*YOUR GOAL*.
Put every line of the data below into a JSON list of strings, one string per line, leaving out blank lines. Leave the pictures out of the list.

*EXERCISE DATA*.
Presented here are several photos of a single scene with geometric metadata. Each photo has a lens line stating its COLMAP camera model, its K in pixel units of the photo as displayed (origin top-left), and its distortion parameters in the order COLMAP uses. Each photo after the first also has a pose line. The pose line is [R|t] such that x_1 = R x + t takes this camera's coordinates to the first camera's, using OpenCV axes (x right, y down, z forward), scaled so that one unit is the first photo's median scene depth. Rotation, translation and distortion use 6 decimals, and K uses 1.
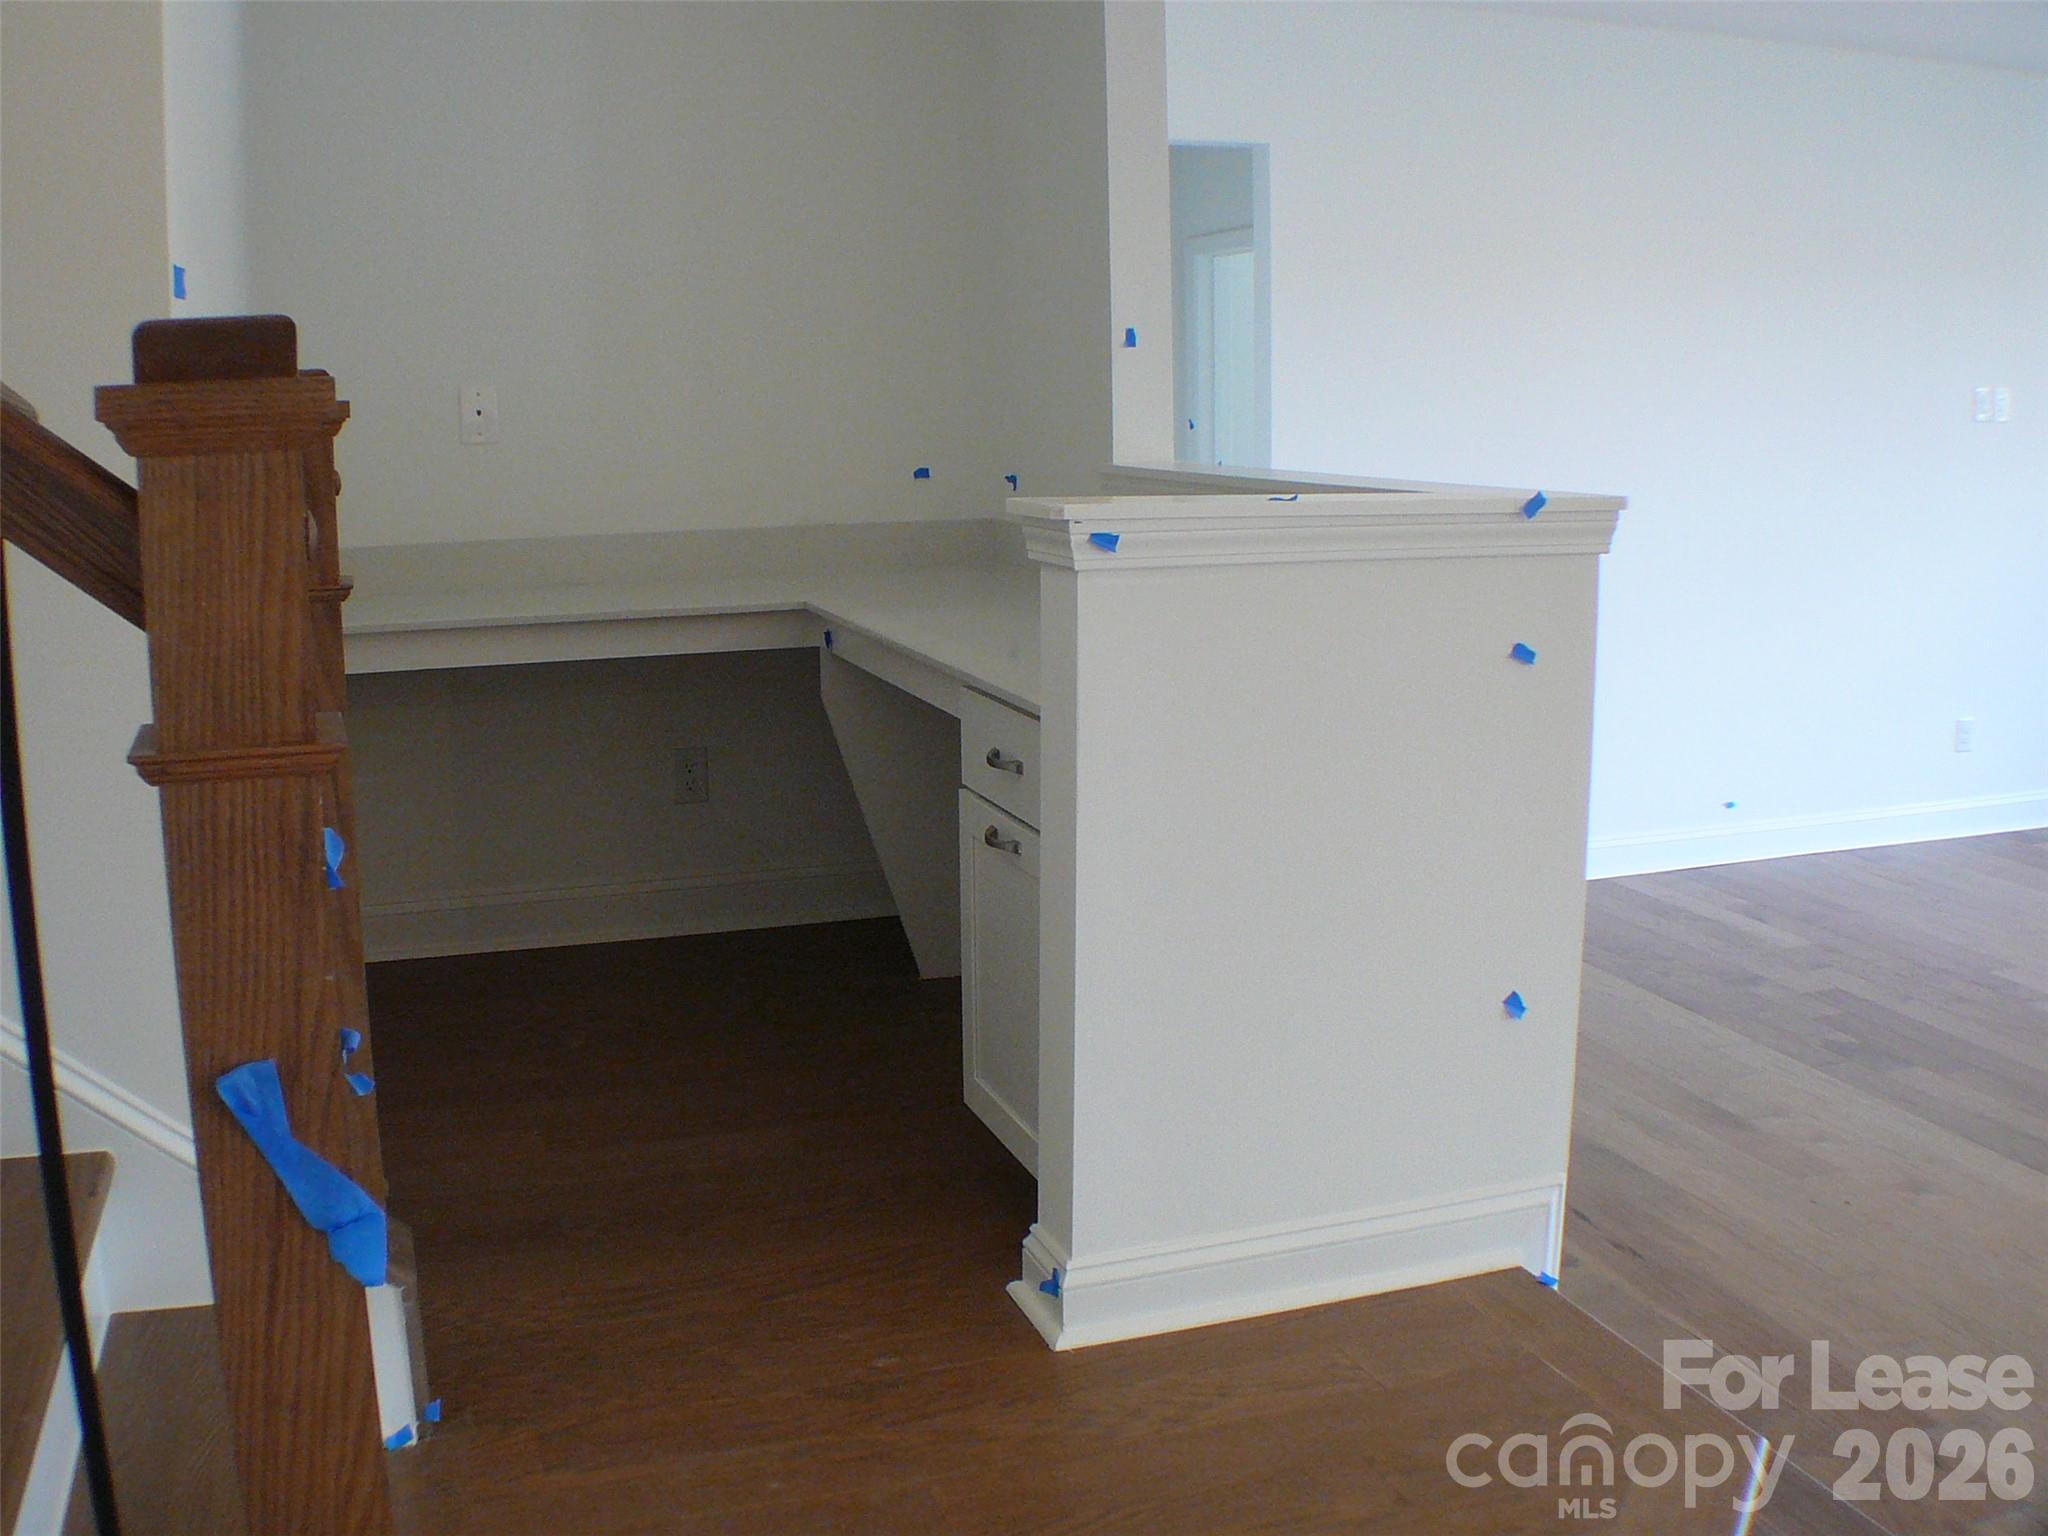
lens RADIAL K [[2086.0, 0, 1024.0], [0, 2086.0, 768.0], [0, 0, 1]] dist [-0.225076, 0.012847]
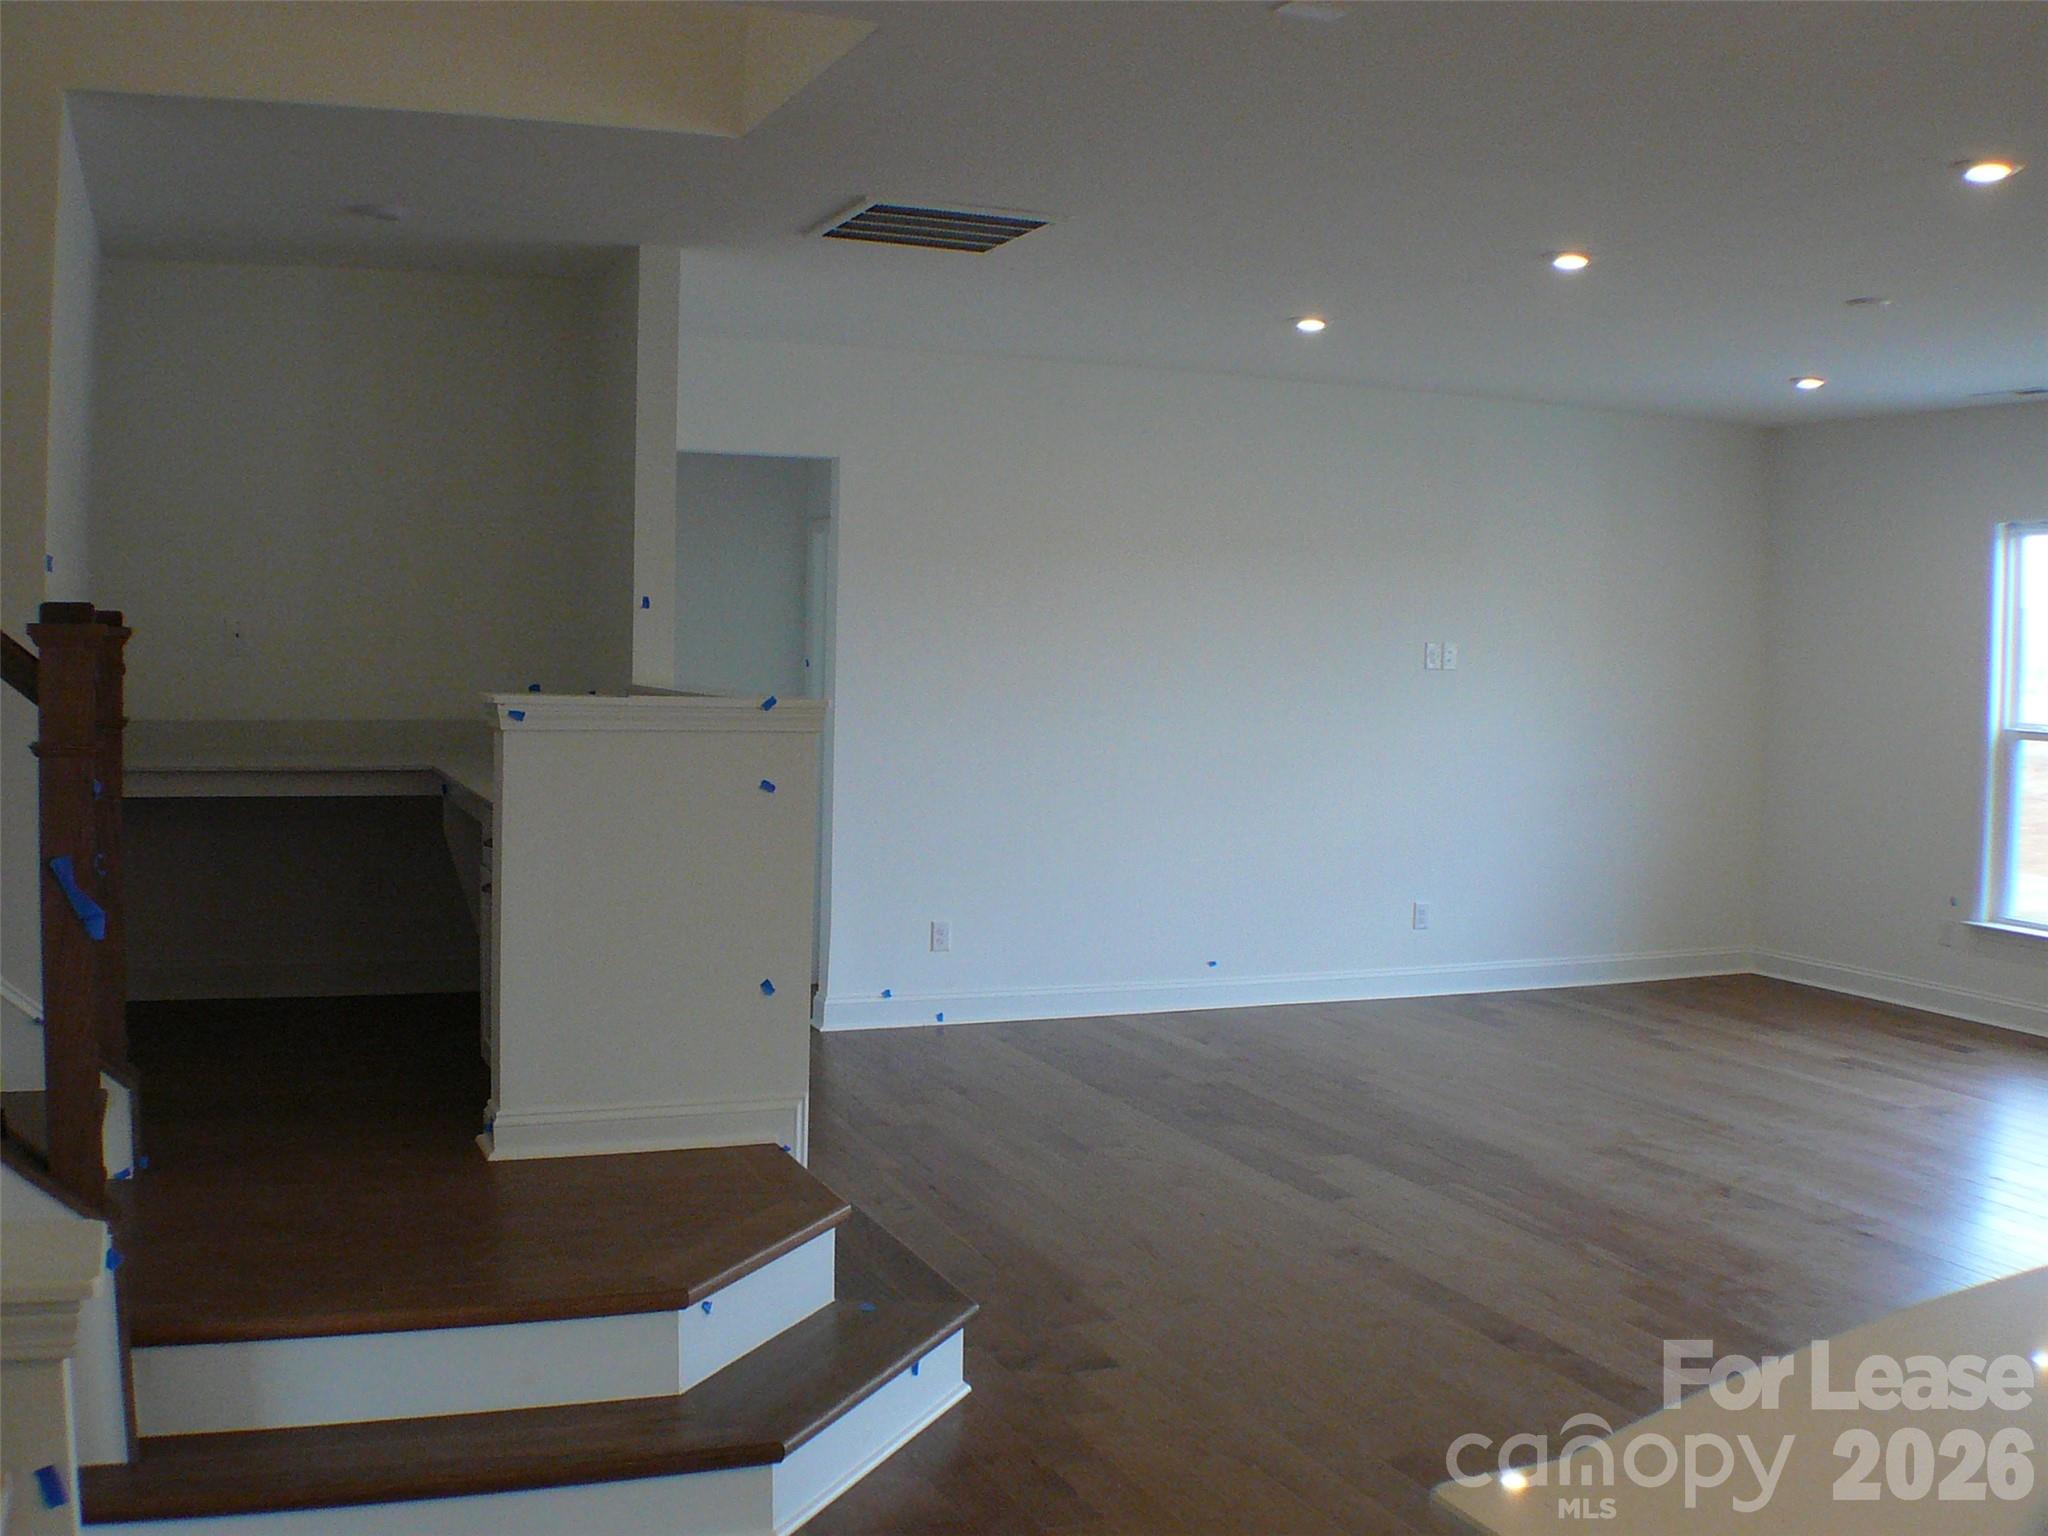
lens RADIAL K [[2086.0, 0, 1024.0], [0, 2086.0, 768.0], [0, 0, 1]] dist [-0.225076, 0.012847]
pose [[0.996667, 0.030232, 0.075772, 0.334695], [-0.021219, 0.992899, -0.117056, 0.139491], [-0.078772, 0.115058, 0.990231, -0.837325]]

*YOUR SOLUTION*.
[
  "Presented here are several photos of a single scene with geometric metadata. Each photo has a lens line stating its COLMAP camera model, its K in pixel units of the photo as displayed (origin top-left), and its distortion parameters in the order COLMAP uses. Each photo after the first also has a pose line. The pose line is [R|t] such that x_1 = R x + t takes this camera's coordinates to the first camera's, using OpenCV axes (x right, y down, z forward), scaled so that one unit is the first photo's median scene depth. Rotation, translation and distortion use 6 decimals, and K uses 1.",
  "lens RADIAL K [[2086.0, 0, 1024.0], [0, 2086.0, 768.0], [0, 0, 1]] dist [-0.225076, 0.012847]",
  "lens RADIAL K [[2086.0, 0, 1024.0], [0, 2086.0, 768.0], [0, 0, 1]] dist [-0.225076, 0.012847]",
  "pose [[0.996667, 0.030232, 0.075772, 0.334695], [-0.021219, 0.992899, -0.117056, 0.139491], [-0.078772, 0.115058, 0.990231, -0.837325]]"
]